Une grève dans la continuité d’années de demandes de considération de la part des travailleurs du CNED

Alors que le gouvernement et le patronat continue de taper sur les droits et les acquis sociaux des travailleurs de l’éducation surchargés depuis le début de la crise, la 3ème vague fait à nouveau exploser des colères sociales qui ne cessent de s’accumuler. Les agent.es du CNED s’étaient déjà mobilisé.es en 2016 en organisant des mouvements de grève dans toute la France suite à la mise en place d’une nouvelle direction et pour dénoncer la dégradation des conditions de travail et de la qualité du service. Le démantèlement de l’établissement et l’externalisation croissante des activités font craindre aux représentant.es du personnel une privatisation du CNED qui dépend encore de l’Éducation Nationale. L’acheminement vers la privatisation de l’établissement est enclenché depuis des années. Déjà en 2011, SUD-Education dénonçait « l’abandon de la mission de service public » et « l’orientation vers une activité plus commerciale en concurrence avec les opérateurs privés comme Acadomia ou Complétude. L’annonce récente du passage du CNED du statut d’établissement public administratif (EPA) à celui d’établissement public industriel et commercial (EPIC) ne fait que confirmer cette tendance. Pour Michel Leroy, il s’agit d’introduire plus de « souplesse » dans sa gestion. On connaît le refrain. »

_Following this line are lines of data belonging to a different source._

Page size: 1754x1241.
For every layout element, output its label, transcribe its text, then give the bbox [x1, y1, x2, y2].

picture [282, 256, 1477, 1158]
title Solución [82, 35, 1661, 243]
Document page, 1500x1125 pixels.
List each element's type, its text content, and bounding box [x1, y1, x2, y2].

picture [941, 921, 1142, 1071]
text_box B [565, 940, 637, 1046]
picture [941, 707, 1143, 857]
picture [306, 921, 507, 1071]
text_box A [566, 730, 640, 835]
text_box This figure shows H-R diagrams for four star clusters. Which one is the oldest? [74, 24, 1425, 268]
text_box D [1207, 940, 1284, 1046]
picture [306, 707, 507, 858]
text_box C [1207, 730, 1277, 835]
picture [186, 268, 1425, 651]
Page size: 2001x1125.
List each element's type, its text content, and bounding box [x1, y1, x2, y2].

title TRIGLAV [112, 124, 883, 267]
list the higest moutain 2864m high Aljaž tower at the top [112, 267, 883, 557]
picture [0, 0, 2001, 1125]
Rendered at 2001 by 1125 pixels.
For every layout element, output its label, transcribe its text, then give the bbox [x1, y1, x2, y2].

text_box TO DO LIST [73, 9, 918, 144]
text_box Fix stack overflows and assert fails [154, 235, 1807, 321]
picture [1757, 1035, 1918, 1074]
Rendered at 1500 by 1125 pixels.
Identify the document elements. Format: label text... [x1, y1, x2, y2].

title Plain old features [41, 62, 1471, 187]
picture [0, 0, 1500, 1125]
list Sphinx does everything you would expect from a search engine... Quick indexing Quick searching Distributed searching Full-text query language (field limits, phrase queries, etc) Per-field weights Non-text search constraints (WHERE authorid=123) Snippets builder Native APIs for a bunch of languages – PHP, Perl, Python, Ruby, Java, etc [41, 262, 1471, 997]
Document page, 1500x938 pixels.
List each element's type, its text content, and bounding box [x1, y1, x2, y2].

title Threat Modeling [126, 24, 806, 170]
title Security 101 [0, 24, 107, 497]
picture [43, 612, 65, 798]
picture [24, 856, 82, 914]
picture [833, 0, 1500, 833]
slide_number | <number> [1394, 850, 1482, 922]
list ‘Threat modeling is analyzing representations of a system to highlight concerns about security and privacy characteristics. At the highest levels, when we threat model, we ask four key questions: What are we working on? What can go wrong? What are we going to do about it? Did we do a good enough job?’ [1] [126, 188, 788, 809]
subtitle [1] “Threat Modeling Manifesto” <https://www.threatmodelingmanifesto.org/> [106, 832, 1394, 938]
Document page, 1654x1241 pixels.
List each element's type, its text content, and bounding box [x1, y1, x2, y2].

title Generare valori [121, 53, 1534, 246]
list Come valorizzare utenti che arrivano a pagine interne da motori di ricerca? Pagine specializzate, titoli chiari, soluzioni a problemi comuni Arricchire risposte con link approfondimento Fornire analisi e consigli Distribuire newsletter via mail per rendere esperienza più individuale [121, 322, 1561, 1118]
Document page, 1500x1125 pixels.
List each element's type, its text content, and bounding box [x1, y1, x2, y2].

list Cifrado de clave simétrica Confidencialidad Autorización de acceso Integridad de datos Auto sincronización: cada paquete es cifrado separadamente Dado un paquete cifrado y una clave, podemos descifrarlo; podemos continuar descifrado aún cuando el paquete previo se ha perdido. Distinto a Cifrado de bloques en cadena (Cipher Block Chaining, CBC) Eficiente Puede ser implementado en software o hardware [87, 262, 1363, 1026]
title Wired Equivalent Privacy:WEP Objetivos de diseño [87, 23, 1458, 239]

Alors que tous les cours ont de nouveau basculé en distanciel après une politique meurtrière d’ouverture des écoles basée sur une communication de l’« exception française », le gouvernement continue sa course au profit. La nouvelle direction du CNED avait comme mission le « rétablissement du dialogue social ». Il n’en est rien, bien évidemment. Au contraire, les conditions de travail des employé.e.s de l’Education Nationale continuent d’être aggravées par la politique de la macronie qui fait la sourde oreille à toute revendication. Dans l’ensemble des secteurs de la première et la deuxième ligne, qui subissent de plein fouet les conséquences de la crise, il est urgent de s’organiser et construire un rapport de forces autour de la revendication d’un investissement massif, de protocoles sanitaires corrects, et d’une embauche de personnel.